Quoted text:

══════

Little Lord Jesus, Asleep on the Hay

A photo has been zipping around my neighborhood of Facebook the last day or two, although the photo itself is a few months old. It shows Licia Ronzulli, a member of the EU parliament, casting a vote with her infant daughter nestled on her chest in a fabric sling. As anybody who has ever carried an infant in a sling in public can attest, there is something powerfully attractive about the intimacy of a mother (or father!) cradling an infant close, and that attraction combined with the political implication of the photo make it a potent image any time of the year.

At this time of the year, though, more than any other, it's powerful. With Christmas upon us, images of Mary and the baby Jesus, the iconic mother-child dyad, greet the eye at every turn, especially in the nativity scenes that inhabit our mantles in December. My children love to arrange and rearrange the figurines in our set, always keeping Mary and her infant at the center of the scene. But Mary, unlike Licia, is not holding her baby close: almost invariably in these nativity representations, the infant Jesus lies alone on his back, arms outstretched, in the manger of hay. And no wonder, since the gospels describe the scene quite clearly: Mary wrapped the child in swaddling clothes, and laid him in a manger, because there was no room for them in the inn.

══════

Dataset content:
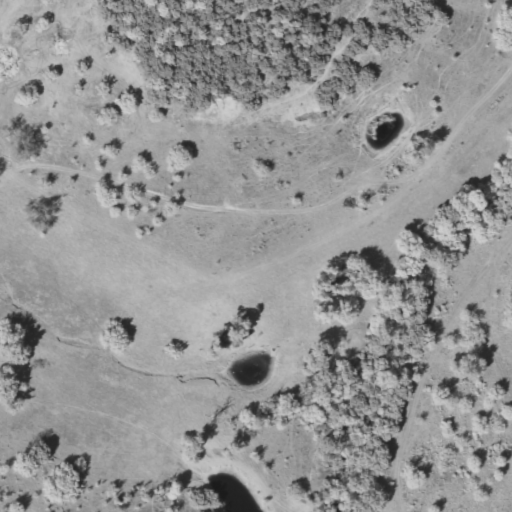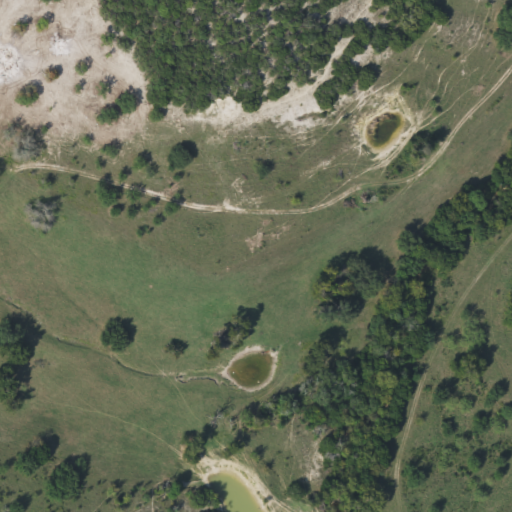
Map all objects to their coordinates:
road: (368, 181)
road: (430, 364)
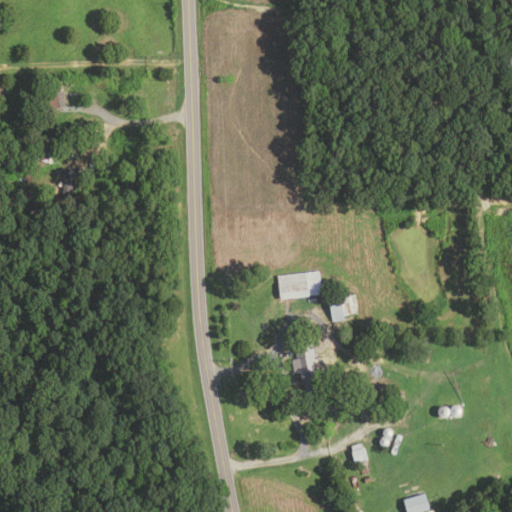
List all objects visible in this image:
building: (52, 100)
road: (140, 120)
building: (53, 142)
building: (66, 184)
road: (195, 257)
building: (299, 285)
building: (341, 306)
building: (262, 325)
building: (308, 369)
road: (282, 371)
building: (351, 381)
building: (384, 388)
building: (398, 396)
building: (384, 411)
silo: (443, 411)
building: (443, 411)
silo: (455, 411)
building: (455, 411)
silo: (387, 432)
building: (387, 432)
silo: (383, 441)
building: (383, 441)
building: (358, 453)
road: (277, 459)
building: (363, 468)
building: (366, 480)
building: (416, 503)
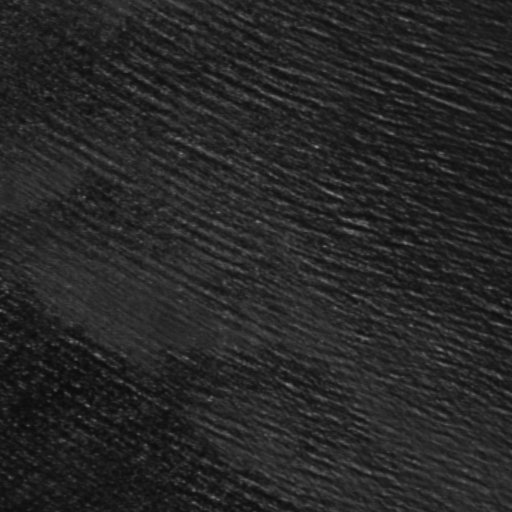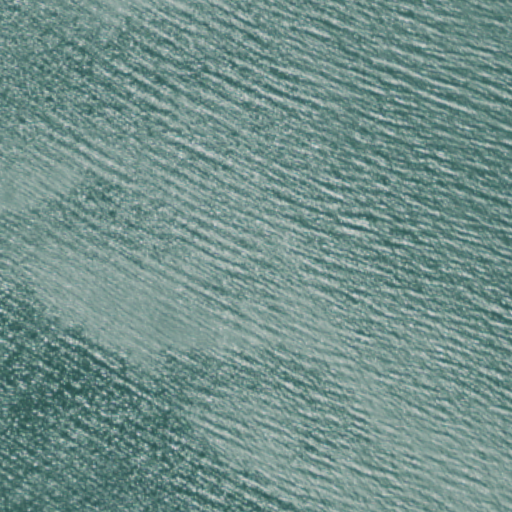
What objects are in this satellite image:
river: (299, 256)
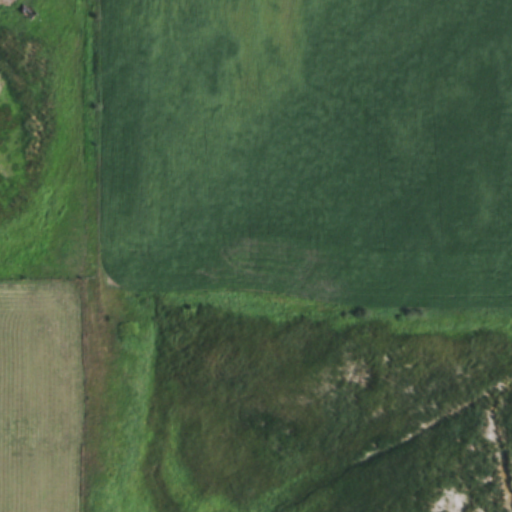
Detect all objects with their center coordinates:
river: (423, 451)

══════

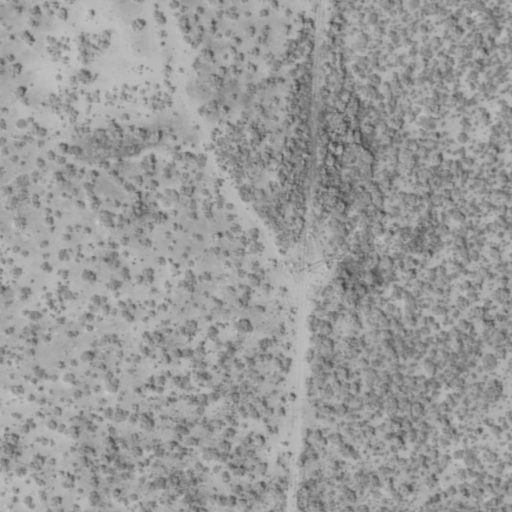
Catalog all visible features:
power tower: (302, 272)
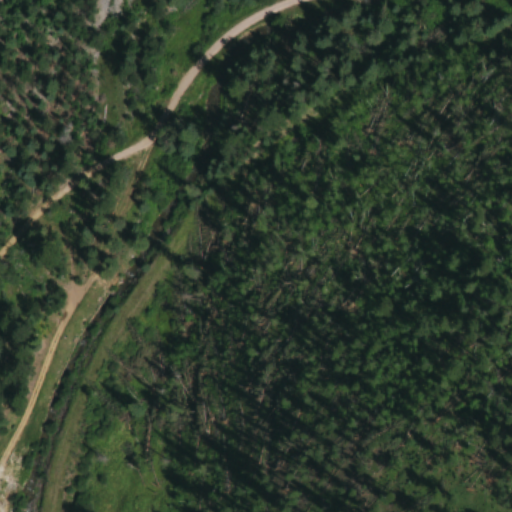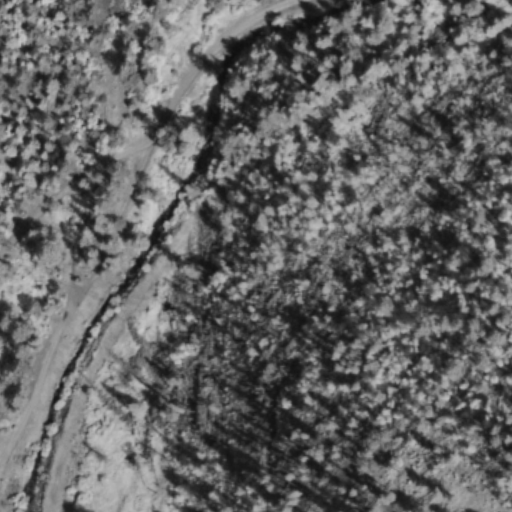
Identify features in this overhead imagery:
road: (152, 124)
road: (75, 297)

══════

Requests:
1. Please rewrite the post about nativity scenes from "Little Lord Jesus, Asleep" to "of the year.", swapping "sling" for "wrap".
2. Name every person mentioned by name in the post about nativity scenes.
3. Write the next part of the post about nativity scenes, following on from its final sentence.

Results:
1.
Little Lord Jesus, Asleep on the Hay

A photo has been zipping around my neighborhood of Facebook the last day or two, although the photo itself is a few months old. It shows Licia Ronzulli, a member of the EU parliament, casting a vote with her infant daughter nestled on her chest in a fabric wrap. As anybody who has ever carried an infant in a wrap in public can attest, there is something powerfully attractive about the intimacy of a mother (or father!) cradling an infant close, and that attraction combined with the political implication of the photo make it a potent image any time of the year.

2. Licia Ronzulli, Mary, Jesus

3.
It wasn't until I had children that I realized the absurdity of this traditional representation: my babies, like many if not most infants, hate to be put down on their backs. Alone on their backs, they startle violently at any stimulus and seem profoundly insecure. They hate to be put down at all, in fact. Verticality, skin-to-skin contact, and constant motion are the conditions of infant nirvana. Mine would no sooner tolerate being left alone on their backs in a manger than they would break into a rendition of "Oh Holy Night."

Then a few years ago I read Sarah Blaffer Hrdy's book Mothers and Others, a study of the evolutionary implications of human parenting practices, and it struck me that it isn't only baby Jesus who behaves unnaturally in the traditional nativity scene—it's Mary herself. What kind of mother, having just delivered an infant in an unfamiliar, unclean, and insecure environment, would then put the child down to lie apart from her, utterly vulnerable and exposed? Why not hold the baby in her arms where he is warm, secure, and comfortable, or at least ask Joseph to hold him? Mary was a first-time mother, and inexperienced mammal mothers sometimes fail to nurture their infant offspring adequately—but even so, what are we to make of this most revered of all human mothers who seems to fail at the first and most basic task of infant care?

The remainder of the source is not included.